The first of the Three Journeys refers to mankind originating in Africa and the migration of humans out of Africa. The Second Journey refers to the forced migration of Africans through the Transatlantic slave trade. The Third Journey refers to contemporary Africa and globalization. This will be represented by several exhibits by African countries with communities in Houston.


This banner – which displays historic photographs and
quotes from civil rights leaders – will be part of the
displays in the “Forward to Freedom” area of iFest.

You’ve personally created a lot of the art that will be displayed at the iFest this year. As an artist, what has inspired you most about this year’s pan-African theme?

I really enjoyed doing the paintings for Lalibela. They have a definite folk art feel to them and they were relatively easy to reproduce; which is great when time is short. But, I think the part I enjoyed most was putting together the exhibit “Forward to Freedom: Segregation to Integration.” I really learned alot about the Civil Rights Movement in the United States and met some really wonderful people locally who gave me their personal insight.

You have some fascinating things planned for the festival this year, but what are you most excited about seeing at this year’s iFest?

That’s a really hard question to answer. First of all, I want to make sure that everything DOES get done!

I feel pretty personal about every exhibit because every exhibit has meant that I’ve had personal contact with some amazing people that gave me their input. I’m excited to see what the Ethiopians think of Lalibela and the structure we built for traditonal coffee ceremonies. I’m excited to see how Queen Quet of the Gullah people brings the whole plantation area to life, how Naomi Carrier interprets Texas history with her play “Little Slave for Sale,” how the public reacts to how I’ve interpreted the harshness of segregation, how they respond to “Deep Root:Strong Branch”, which shows all that has come out of Africa across the generations….and I want people to have fun and enjoy the music, with maybe a deeper understanding of it’s African roots, and have some good food at the same time! Deep stuff this year.

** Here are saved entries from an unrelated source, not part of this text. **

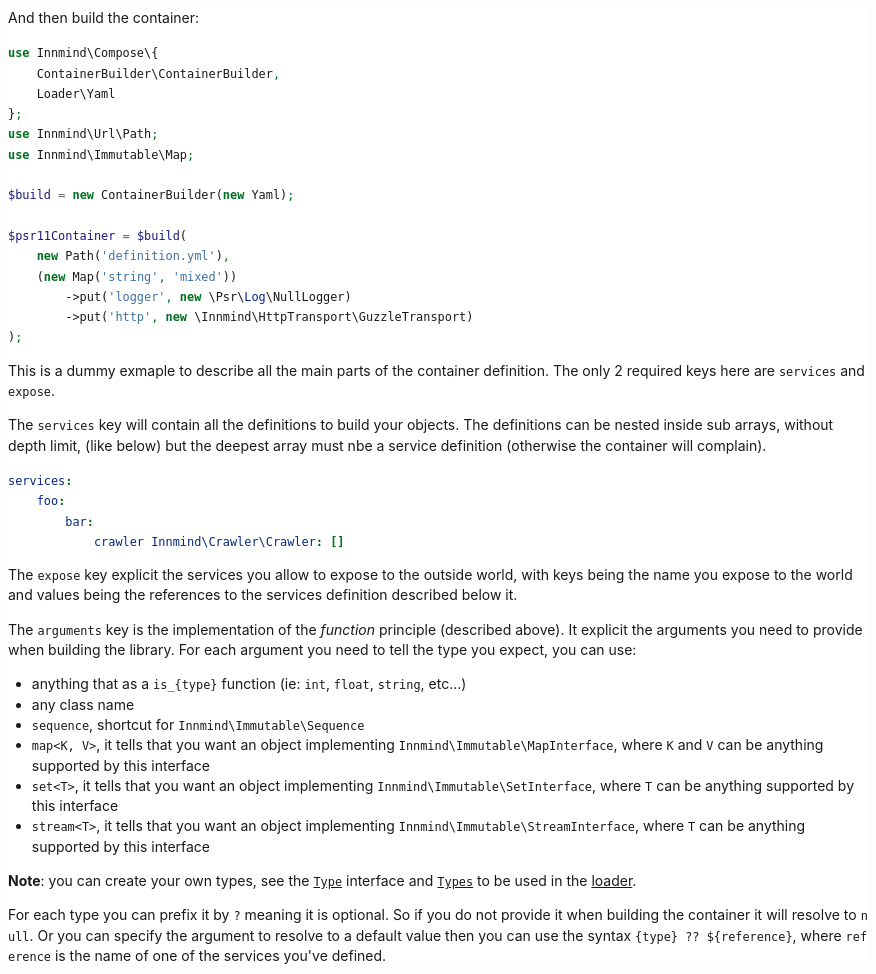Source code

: And then build the container:

```php
use Innmind\Compose\{
    ContainerBuilder\ContainerBuilder,
    Loader\Yaml
};
use Innmind\Url\Path;
use Innmind\Immutable\Map;

$build = new ContainerBuilder(new Yaml);

$psr11Container = $build(
    new Path('definition.yml'),
    (new Map('string', 'mixed'))
        ->put('logger', new \Psr\Log\NullLogger)
        ->put('http', new \Innmind\HttpTransport\GuzzleTransport)
);
```

This is a dummy exmaple to describe all the main parts of the container definition. The only 2 required keys here are `services` and `expose`.

The `services` key will contain all the definitions to build your objects. The definitions can be nested inside sub arrays, without depth limit, (like below) but the deepest array must nbe a service definition (otherwise the container will complain).

```yml
services:
    foo:
        bar:
            crawler Innmind\Crawler\Crawler: []
```

The `expose` key explicit the services you allow to expose to the outside world, with keys being the name you expose to the world and values being the references to the services definition described below it.

The `arguments` key is the implementation of the _function_ principle (described above). It explicit the arguments you need to provide when building the library. For each argument you need to tell the type you expect, you can use:

* anything that as a `is_{type}` function (ie: `int`, `float`, `string`, etc...)
* any class name
* `sequence`, shortcut for `Innmind\Immutable\Sequence`
* `map<K, V>`, it tells that you want an object implementing `Innmind\Immutable\MapInterface`, where `K` and `V` can be anything supported by this interface
* `set<T>`, it tells that you want an object implementing `Innmind\Immutable\SetInterface`, where `T` can be anything supported by this interface
* `stream<T>`, it tells that you want an object implementing `Innmind\Immutable\StreamInterface`, where `T` can be anything supported by this interface

**Note**: you can create your own types, see the [`Type`](src/Definition/Argument/Type.php) interface and [`Types`](src/Definition/Argument/Types.php) to be used in the [loader](src/Loader/Yaml.php).

For each type you can prefix it by `?` meaning it is optional. So if you do not provide it when building the container it will resolve to `null`. Or you can specify the argument to resolve to a default value then you can use the syntax `{type} ?? ${reference}`, where `reference` is the name of one of the services you've defined.
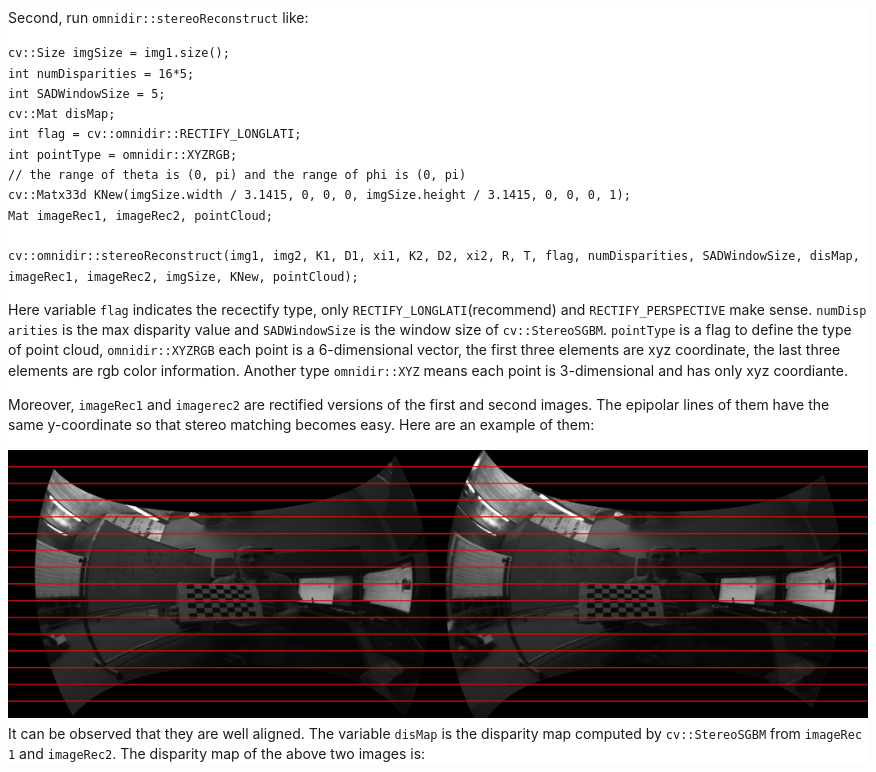 Second, run ```omnidir::stereoReconstruct``` like:
```
cv::Size imgSize = img1.size();
int numDisparities = 16*5;
int SADWindowSize = 5;
cv::Mat disMap;
int flag = cv::omnidir::RECTIFY_LONGLATI;
int pointType = omnidir::XYZRGB;
// the range of theta is (0, pi) and the range of phi is (0, pi)
cv::Matx33d KNew(imgSize.width / 3.1415, 0, 0, 0, imgSize.height / 3.1415, 0, 0, 0, 1);
Mat imageRec1, imageRec2, pointCloud;

cv::omnidir::stereoReconstruct(img1, img2, K1, D1, xi1, K2, D2, xi2, R, T, flag, numDisparities, SADWindowSize, disMap, imageRec1, imageRec2, imgSize, KNew, pointCloud);
```

Here variable ```flag``` indicates the recectify type, only ```RECTIFY_LONGLATI```(recommend) and ```RECTIFY_PERSPECTIVE``` make sense. ```numDisparities``` is the max disparity value and ```SADWindowSize``` is the window size of ```cv::StereoSGBM```. ```pointType``` is a flag to define the type of point cloud, ```omnidir::XYZRGB``` each point is a 6-dimensional vector, the first three elements are xyz coordinate, the last three elements are rgb color information. Another type ```omnidir::XYZ``` means each point is 3-dimensional and has only xyz coordiante.

Moreover, ```imageRec1``` and ```imagerec2``` are rectified versions of the first and second images. The epipolar lines of them have the same y-coordinate so that stereo matching becomes easy. Here are an example of them:

![image](img/lines.jpg)
It can be observed that they are well aligned. The variable ```disMap``` is the disparity map computed by ```cv::StereoSGBM``` from ```imageRec1``` and ```imageRec2```. The disparity map of the above two images is:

Kati points out the location for the
rock-hewn church on the
plans for iFest’s layout.

And, what did I miss? What else can people expect to see and experience at iFest?

I think people can expect to have a really great time this year. We have an excellent music lineup, awesome food and really cool international markets…I’ll be shopping the second weekend once I know all of my exhibits are in order! Come prepared to party, but before you go too overboard, take some time and go through the exhibits in the “Out of Africa Zone,”  because there is alot of great information that will give you a broad history on the people of Africa and those of African descent around the world.

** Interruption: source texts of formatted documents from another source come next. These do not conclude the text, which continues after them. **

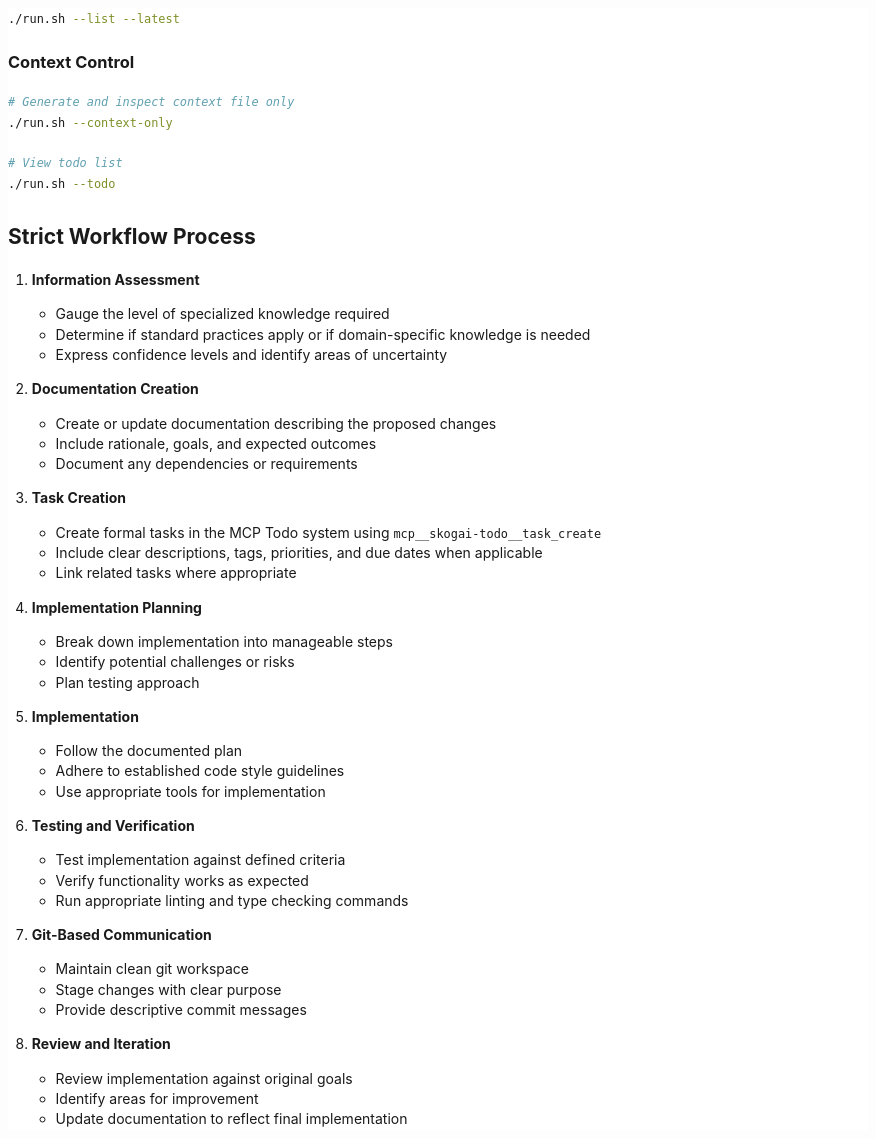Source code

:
 ```bash
./run.sh --list --latest
```

### Context Control

```bash
# Generate and inspect context file only
./run.sh --context-only

# View todo list
./run.sh --todo
```

## Strict Workflow Process

1. **Information Assessment**
   - Gauge the level of specialized knowledge required
   - Determine if standard practices apply or if domain-specific knowledge is needed
   - Express confidence levels and identify areas of uncertainty

2. **Documentation Creation**
   - Create or update documentation describing the proposed changes
   - Include rationale, goals, and expected outcomes
   - Document any dependencies or requirements

3. **Task Creation**
   - Create formal tasks in the MCP Todo system using `mcp__skogai-todo__task_create`
   - Include clear descriptions, tags, priorities, and due dates when applicable
   - Link related tasks where appropriate

4. **Implementation Planning**
   - Break down implementation into manageable steps
   - Identify potential challenges or risks
   - Plan testing approach

5. **Implementation**
   - Follow the documented plan
   - Adhere to established code style guidelines
   - Use appropriate tools for implementation

6. **Testing and Verification**
   - Test implementation against defined criteria
   - Verify functionality works as expected
   - Run appropriate linting and type checking commands

7. **Git-Based Communication**
   - Maintain clean git workspace
   - Stage changes with clear purpose
   - Provide descriptive commit messages

8. **Review and Iteration**
   - Review implementation against original goals
   - Identify areas for improvement
   - Update documentation to reflect final implementation
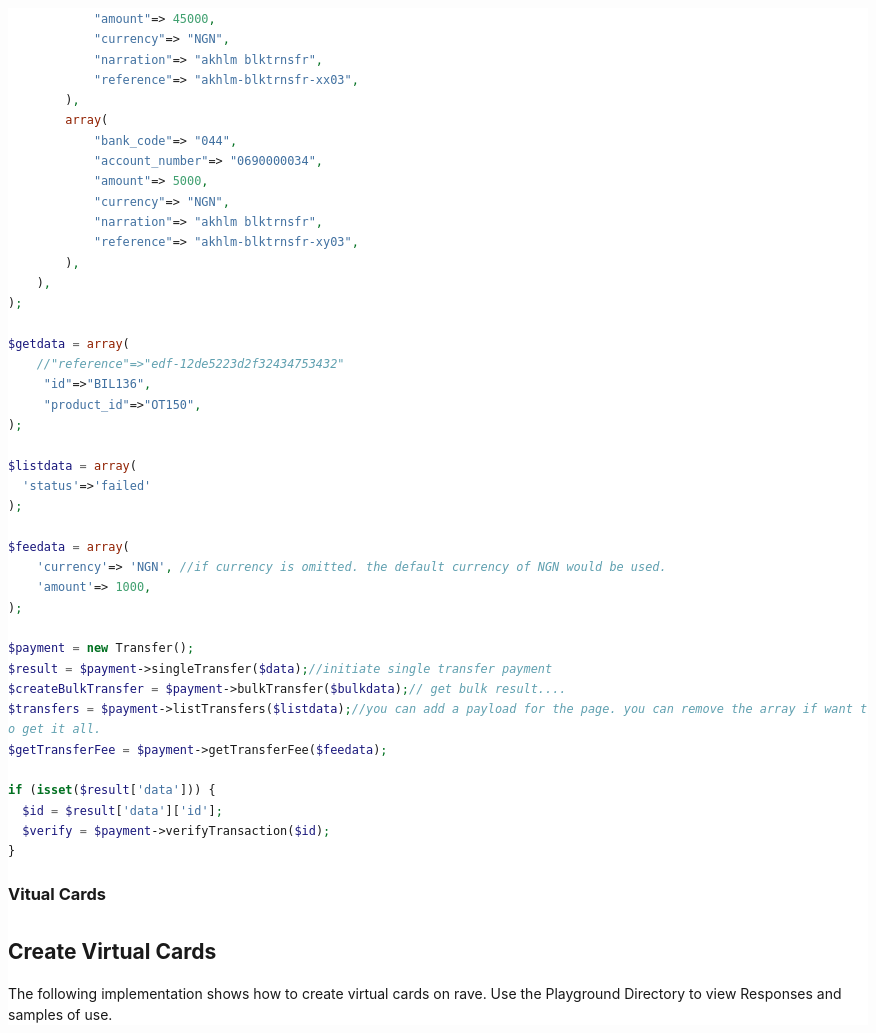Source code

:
 ```php
            "amount"=> 45000,
            "currency"=> "NGN",
            "narration"=> "akhlm blktrnsfr",
            "reference"=> "akhlm-blktrnsfr-xx03",
        ),
        array(
            "bank_code"=> "044",
            "account_number"=> "0690000034",
            "amount"=> 5000,
            "currency"=> "NGN",
            "narration"=> "akhlm blktrnsfr",
            "reference"=> "akhlm-blktrnsfr-xy03",
        ),
    ),
);

$getdata = array(
    //"reference"=>"edf-12de5223d2f32434753432"
     "id"=>"BIL136",
     "product_id"=>"OT150",
);

$listdata = array(
  'status'=>'failed'
);

$feedata = array(
    'currency'=> 'NGN', //if currency is omitted. the default currency of NGN would be used.
    'amount'=> 1000,
);

$payment = new Transfer();
$result = $payment->singleTransfer($data);//initiate single transfer payment
$createBulkTransfer = $payment->bulkTransfer($bulkdata);// get bulk result....
$transfers = $payment->listTransfers($listdata);//you can add a payload for the page. you can remove the array if want to get it all.
$getTransferFee = $payment->getTransferFee($feedata);

if (isset($result['data'])) {
  $id = $result['data']['id'];
  $verify = $payment->verifyTransaction($id);
}
```

### Vitual Cards

## Create Virtual Cards

The following implementation shows how to create virtual cards on rave. Use the Playground Directory to view Responses and samples of use.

If you have kids, which I do, check out the Jamaica Zone in Upper Sam Houston Park. The pirate ship, pirates and belly dancers are a blast…

You can check out Kati’s work – as well as the work of amazing artists from all over Africa – at this year’s iFest, April 19 – 20 and 26 – 27; hope to see you there!

Kati Ozanic-Lemberger, Visual Arts Director for the Houston International Festival, is a native of Illinois. She attended the School of the Art Institute of Chicago and graduated from the Univerisity of Illinois in Chicago with a Bachelor of Fine Arts and certification as an art teacher in grades K-12, She moved to Houston in 1992, worked as an art teacher, freelance artist and eventually became involved with the International Festival, as site artist, in 1998. She is married to Yolle Lemberger, a native of Austria and head of construction for the festival. They have two children; Sepp, 8 and Lilli, 6.